The Basic Sciences Examination is run by the Royal Australasian College of Surgeons for surgical trainees in the Surgical Education and Training Program. It is conducted in February and June of every year for all surgical candidates and is composed of written and clinical formats. Only candidates in a surgical training program in Australia or New Zealand can participate in the examinations.

The written format consists of Generic and Specialty-Specific examinations. In total, there are 3 written examinations, each running for 2.5 hours. The clinical component is in an Objective Structured Clinical Examination composed of 16 stations, which usually runs for 2 hours.

== Generic exam ==
The Generic exam comprises two written papers, each with 120 questions. There are three formats of questions: relationship type, choose one best answer and true/false type questions.

All candidates are expected to sit the Generic exam in their first year of training. If this exam is not passed, further advancement in training cannot be gained. The examination is run at multiple centers across Australia and New Zealand.

The disciplines covered in this exam include: anatomy, physiology, clinical scenarios, pathology (including genetics), histopathology, cellular biology, immunology, pharmacology and statistics. The latter three disciplines are combined into pathology when determining the pass mark for each discipline.

== Specialty-specific exam ==
All candidates must sit their own specialty-specific exam with questions aimed at their discipline. There are also general questions relevant to all specialties. General Surgery and Urology candidates sit a combined specialty paper. All other specialties have their separate papers.

All specialty-specific exams have 120 questions and the same format as the Generic Exam. The pass mark is determined using multiple statistical analyses and the performance analysis of "marker" questions.
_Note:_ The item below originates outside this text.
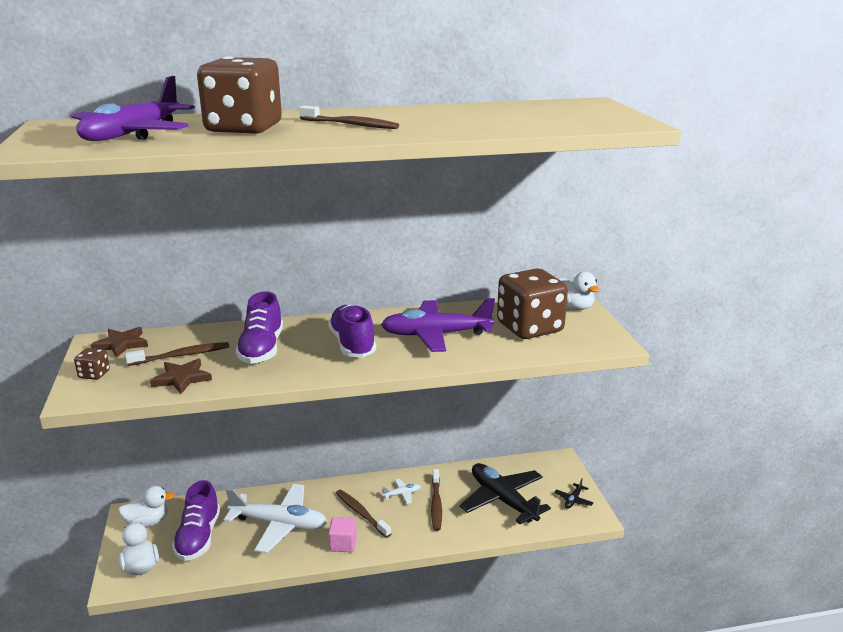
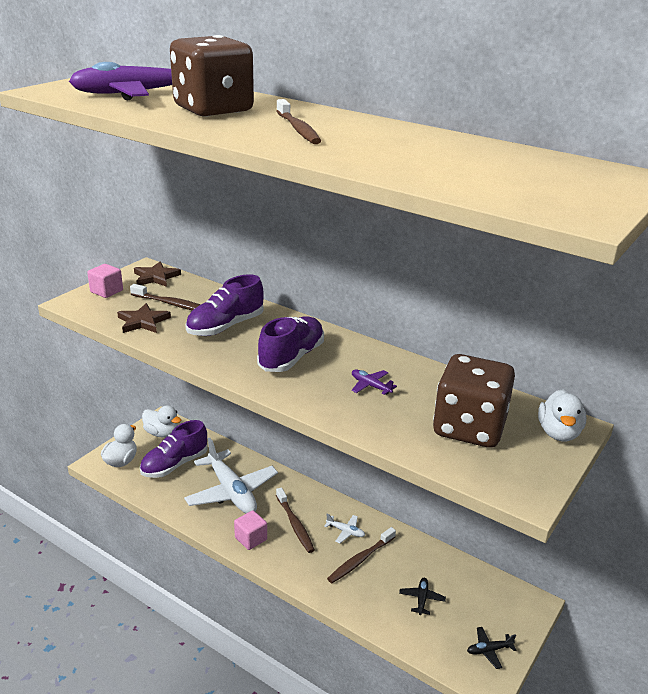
camera: 45 degrees right, 5 degrees up
brown dice [74,348,110,380] -> pink cube [87,264,123,298]
brown toothbrush [336,490,391,538] -> brown toothbrush turned 150 degrees clockwise [276,487,315,553]
purple plane [381,298,495,352] -> purple plane [352,369,397,395], size x0.41
black plane [460,463,551,524] -> black plane [399,578,446,615], size x0.41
== Objective structured clinical examination ==
All candidates must participate in this examination, which has 16 stations and four core components: History taking, Examination performance, Procedural competence, and Counseling/Obtaining consent.

Each core component has 4 stations. Each station runs for 5 minutes, with 1 minute of reading time prior. Candidates are expected to provide a running commentary while performing procedures and/or examinations. The marking scheme is specially designed for each station.